• [Exercise objective]: Copy out every line of the data below word for word.

-------------------------

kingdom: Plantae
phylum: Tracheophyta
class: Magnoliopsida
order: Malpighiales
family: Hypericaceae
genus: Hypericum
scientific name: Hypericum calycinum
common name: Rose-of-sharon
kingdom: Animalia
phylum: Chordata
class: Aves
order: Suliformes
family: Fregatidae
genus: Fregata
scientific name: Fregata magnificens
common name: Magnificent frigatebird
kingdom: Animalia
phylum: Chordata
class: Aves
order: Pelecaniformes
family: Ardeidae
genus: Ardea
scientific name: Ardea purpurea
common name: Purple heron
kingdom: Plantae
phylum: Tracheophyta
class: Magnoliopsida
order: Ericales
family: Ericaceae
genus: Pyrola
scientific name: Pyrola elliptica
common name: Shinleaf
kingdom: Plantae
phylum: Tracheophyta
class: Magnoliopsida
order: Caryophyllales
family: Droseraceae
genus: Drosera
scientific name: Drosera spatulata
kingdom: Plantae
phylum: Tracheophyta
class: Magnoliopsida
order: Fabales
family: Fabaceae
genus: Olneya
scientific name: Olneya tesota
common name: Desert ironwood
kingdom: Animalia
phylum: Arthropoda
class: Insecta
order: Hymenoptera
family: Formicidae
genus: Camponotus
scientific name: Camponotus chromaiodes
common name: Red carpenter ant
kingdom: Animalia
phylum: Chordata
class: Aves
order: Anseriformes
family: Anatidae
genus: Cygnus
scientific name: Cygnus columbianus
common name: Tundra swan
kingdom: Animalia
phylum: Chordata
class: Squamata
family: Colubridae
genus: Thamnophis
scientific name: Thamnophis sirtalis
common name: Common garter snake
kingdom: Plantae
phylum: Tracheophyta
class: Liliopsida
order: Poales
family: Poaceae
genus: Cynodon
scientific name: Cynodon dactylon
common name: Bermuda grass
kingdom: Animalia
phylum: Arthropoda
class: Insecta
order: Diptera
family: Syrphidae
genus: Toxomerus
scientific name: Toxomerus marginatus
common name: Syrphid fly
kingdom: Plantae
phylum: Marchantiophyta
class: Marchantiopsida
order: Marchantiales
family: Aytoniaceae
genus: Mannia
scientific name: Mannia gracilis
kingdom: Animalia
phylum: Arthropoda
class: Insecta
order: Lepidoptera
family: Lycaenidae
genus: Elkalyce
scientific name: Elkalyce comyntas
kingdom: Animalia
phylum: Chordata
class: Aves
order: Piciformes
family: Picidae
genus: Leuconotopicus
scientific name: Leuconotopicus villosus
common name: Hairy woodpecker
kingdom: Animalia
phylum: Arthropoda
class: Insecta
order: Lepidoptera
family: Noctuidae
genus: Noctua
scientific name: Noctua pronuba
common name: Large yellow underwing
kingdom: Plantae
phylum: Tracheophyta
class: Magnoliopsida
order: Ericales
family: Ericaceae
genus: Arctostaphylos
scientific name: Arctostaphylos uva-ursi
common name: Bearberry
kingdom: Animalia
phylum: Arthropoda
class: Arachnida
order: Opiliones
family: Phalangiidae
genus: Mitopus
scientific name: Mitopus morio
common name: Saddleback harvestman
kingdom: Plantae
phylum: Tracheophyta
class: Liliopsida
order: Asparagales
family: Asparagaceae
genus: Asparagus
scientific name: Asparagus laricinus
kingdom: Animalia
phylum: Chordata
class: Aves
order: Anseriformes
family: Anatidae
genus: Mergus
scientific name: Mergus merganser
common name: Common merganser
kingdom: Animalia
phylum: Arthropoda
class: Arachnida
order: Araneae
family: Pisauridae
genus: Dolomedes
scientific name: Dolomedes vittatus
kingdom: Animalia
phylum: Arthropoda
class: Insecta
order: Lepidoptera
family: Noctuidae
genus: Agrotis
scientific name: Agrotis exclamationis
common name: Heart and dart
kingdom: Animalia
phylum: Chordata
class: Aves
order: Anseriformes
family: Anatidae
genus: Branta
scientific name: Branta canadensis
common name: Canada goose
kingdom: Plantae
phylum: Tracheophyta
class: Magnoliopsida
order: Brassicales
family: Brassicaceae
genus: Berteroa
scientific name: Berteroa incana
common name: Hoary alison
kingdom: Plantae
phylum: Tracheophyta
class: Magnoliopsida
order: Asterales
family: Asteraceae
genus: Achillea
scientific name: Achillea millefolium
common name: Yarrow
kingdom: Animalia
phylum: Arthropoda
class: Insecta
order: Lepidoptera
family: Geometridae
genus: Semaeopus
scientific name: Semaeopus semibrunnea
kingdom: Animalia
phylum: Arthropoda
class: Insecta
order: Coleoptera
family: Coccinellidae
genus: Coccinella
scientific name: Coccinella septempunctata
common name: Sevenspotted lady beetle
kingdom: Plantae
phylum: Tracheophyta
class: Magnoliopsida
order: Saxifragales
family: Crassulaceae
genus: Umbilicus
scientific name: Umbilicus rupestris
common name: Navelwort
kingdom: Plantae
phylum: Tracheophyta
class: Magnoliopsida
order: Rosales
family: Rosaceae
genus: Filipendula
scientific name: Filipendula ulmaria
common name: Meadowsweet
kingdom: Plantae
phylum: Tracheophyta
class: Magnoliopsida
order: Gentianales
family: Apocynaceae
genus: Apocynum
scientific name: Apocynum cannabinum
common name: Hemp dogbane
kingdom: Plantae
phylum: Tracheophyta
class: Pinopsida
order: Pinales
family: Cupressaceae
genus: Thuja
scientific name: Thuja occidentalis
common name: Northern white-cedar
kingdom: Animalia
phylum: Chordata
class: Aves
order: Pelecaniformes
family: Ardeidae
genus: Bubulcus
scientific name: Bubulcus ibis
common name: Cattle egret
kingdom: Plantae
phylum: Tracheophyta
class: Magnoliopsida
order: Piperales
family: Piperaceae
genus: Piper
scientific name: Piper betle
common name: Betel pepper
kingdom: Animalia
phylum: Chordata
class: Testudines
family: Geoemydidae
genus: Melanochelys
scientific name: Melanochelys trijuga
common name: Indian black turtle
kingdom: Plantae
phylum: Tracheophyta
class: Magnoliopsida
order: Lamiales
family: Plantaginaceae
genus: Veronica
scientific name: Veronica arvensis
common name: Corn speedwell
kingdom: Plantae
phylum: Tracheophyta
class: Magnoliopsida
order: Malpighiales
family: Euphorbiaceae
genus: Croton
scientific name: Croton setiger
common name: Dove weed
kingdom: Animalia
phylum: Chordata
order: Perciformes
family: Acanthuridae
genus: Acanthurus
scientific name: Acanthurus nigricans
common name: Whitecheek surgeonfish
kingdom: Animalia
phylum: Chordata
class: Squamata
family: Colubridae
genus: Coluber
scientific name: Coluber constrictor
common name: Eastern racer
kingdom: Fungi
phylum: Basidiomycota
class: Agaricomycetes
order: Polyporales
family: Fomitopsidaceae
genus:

-------------------------

• [Written answer]:
kingdom: Plantae
phylum: Tracheophyta
class: Magnoliopsida
order: Malpighiales
family: Hypericaceae
genus: Hypericum
scientific name: Hypericum calycinum
common name: Rose-of-sharon
kingdom: Animalia
phylum: Chordata
class: Aves
order: Suliformes
family: Fregatidae
genus: Fregata
scientific name: Fregata magnificens
common name: Magnificent frigatebird
kingdom: Animalia
phylum: Chordata
class: Aves
order: Pelecaniformes
family: Ardeidae
genus: Ardea
scientific name: Ardea purpurea
common name: Purple heron
kingdom: Plantae
phylum: Tracheophyta
class: Magnoliopsida
order: Ericales
family: Ericaceae
genus: Pyrola
scientific name: Pyrola elliptica
common name: Shinleaf
kingdom: Plantae
phylum: Tracheophyta
class: Magnoliopsida
order: Caryophyllales
family: Droseraceae
genus: Drosera
scientific name: Drosera spatulata
kingdom: Plantae
phylum: Tracheophyta
class: Magnoliopsida
order: Fabales
family: Fabaceae
genus: Olneya
scientific name: Olneya tesota
common name: Desert ironwood
kingdom: Animalia
phylum: Arthropoda
class: Insecta
order: Hymenoptera
family: Formicidae
genus: Camponotus
scientific name: Camponotus chromaiodes
common name: Red carpenter ant
kingdom: Animalia
phylum: Chordata
class: Aves
order: Anseriformes
family: Anatidae
genus: Cygnus
scientific name: Cygnus columbianus
common name: Tundra swan
kingdom: Animalia
phylum: Chordata
class: Squamata
family: Colubridae
genus: Thamnophis
scientific name: Thamnophis sirtalis
common name: Common garter snake
kingdom: Plantae
phylum: Tracheophyta
class: Liliopsida
order: Poales
family: Poaceae
genus: Cynodon
scientific name: Cynodon dactylon
common name: Bermuda grass
kingdom: Animalia
phylum: Arthropoda
class: Insecta
order: Diptera
family: Syrphidae
genus: Toxomerus
scientific name: Toxomerus marginatus
common name: Syrphid fly
kingdom: Plantae
phylum: Marchantiophyta
class: Marchantiopsida
order: Marchantiales
family: Aytoniaceae
genus: Mannia
scientific name: Mannia gracilis
kingdom: Animalia
phylum: Arthropoda
class: Insecta
order: Lepidoptera
family: Lycaenidae
genus: Elkalyce
scientific name: Elkalyce comyntas
kingdom: Animalia
phylum: Chordata
class: Aves
order: Piciformes
family: Picidae
genus: Leuconotopicus
scientific name: Leuconotopicus villosus
common name: Hairy woodpecker
kingdom: Animalia
phylum: Arthropoda
class: Insecta
order: Lepidoptera
family: Noctuidae
genus: Noctua
scientific name: Noctua pronuba
common name: Large yellow underwing
kingdom: Plantae
phylum: Tracheophyta
class: Magnoliopsida
order: Ericales
family: Ericaceae
genus: Arctostaphylos
scientific name: Arctostaphylos uva-ursi
common name: Bearberry
kingdom: Animalia
phylum: Arthropoda
class: Arachnida
order: Opiliones
family: Phalangiidae
genus: Mitopus
scientific name: Mitopus morio
common name: Saddleback harvestman
kingdom: Plantae
phylum: Tracheophyta
class: Liliopsida
order: Asparagales
family: Asparagaceae
genus: Asparagus
scientific name: Asparagus laricinus
kingdom: Animalia
phylum: Chordata
class: Aves
order: Anseriformes
family: Anatidae
genus: Mergus
scientific name: Mergus merganser
common name: Common merganser
kingdom: Animalia
phylum: Arthropoda
class: Arachnida
order: Araneae
family: Pisauridae
genus: Dolomedes
scientific name: Dolomedes vittatus
kingdom: Animalia
phylum: Arthropoda
class: Insecta
order: Lepidoptera
family: Noctuidae
genus: Agrotis
scientific name: Agrotis exclamationis
common name: Heart and dart
kingdom: Animalia
phylum: Chordata
class: Aves
order: Anseriformes
family: Anatidae
genus: Branta
scientific name: Branta canadensis
common name: Canada goose
kingdom: Plantae
phylum: Tracheophyta
class: Magnoliopsida
order: Brassicales
family: Brassicaceae
genus: Berteroa
scientific name: Berteroa incana
common name: Hoary alison
kingdom: Plantae
phylum: Tracheophyta
class: Magnoliopsida
order: Asterales
family: Asteraceae
genus: Achillea
scientific name: Achillea millefolium
common name: Yarrow
kingdom: Animalia
phylum: Arthropoda
class: Insecta
order: Lepidoptera
family: Geometridae
genus: Semaeopus
scientific name: Semaeopus semibrunnea
kingdom: Animalia
phylum: Arthropoda
class: Insecta
order: Coleoptera
family: Coccinellidae
genus: Coccinella
scientific name: Coccinella septempunctata
common name: Sevenspotted lady beetle
kingdom: Plantae
phylum: Tracheophyta
class: Magnoliopsida
order: Saxifragales
family: Crassulaceae
genus: Umbilicus
scientific name: Umbilicus rupestris
common name: Navelwort
kingdom: Plantae
phylum: Tracheophyta
class: Magnoliopsida
order: Rosales
family: Rosaceae
genus: Filipendula
scientific name: Filipendula ulmaria
common name: Meadowsweet
kingdom: Plantae
phylum: Tracheophyta
class: Magnoliopsida
order: Gentianales
family: Apocynaceae
genus: Apocynum
scientific name: Apocynum cannabinum
common name: Hemp dogbane
kingdom: Plantae
phylum: Tracheophyta
class: Pinopsida
order: Pinales
family: Cupressaceae
genus: Thuja
scientific name: Thuja occidentalis
common name: Northern white-cedar
kingdom: Animalia
phylum: Chordata
class: Aves
order: Pelecaniformes
family: Ardeidae
genus: Bubulcus
scientific name: Bubulcus ibis
common name: Cattle egret
kingdom: Plantae
phylum: Tracheophyta
class: Magnoliopsida
order: Piperales
family: Piperaceae
genus: Piper
scientific name: Piper betle
common name: Betel pepper
kingdom: Animalia
phylum: Chordata
class: Testudines
family: Geoemydidae
genus: Melanochelys
scientific name: Melanochelys trijuga
common name: Indian black turtle
kingdom: Plantae
phylum: Tracheophyta
class: Magnoliopsida
order: Lamiales
family: Plantaginaceae
genus: Veronica
scientific name: Veronica arvensis
common name: Corn speedwell
kingdom: Plantae
phylum: Tracheophyta
class: Magnoliopsida
order: Malpighiales
family: Euphorbiaceae
genus: Croton
scientific name: Croton setiger
common name: Dove weed
kingdom: Animalia
phylum: Chordata
order: Perciformes
family: Acanthuridae
genus: Acanthurus
scientific name: Acanthurus nigricans
common name: Whitecheek surgeonfish
kingdom: Animalia
phylum: Chordata
class: Squamata
family: Colubridae
genus: Coluber
scientific name: Coluber constrictor
common name: Eastern racer
kingdom: Fungi
phylum: Basidiomycota
class: Agaricomycetes
order: Polyporales
family: Fomitopsidaceae
genus:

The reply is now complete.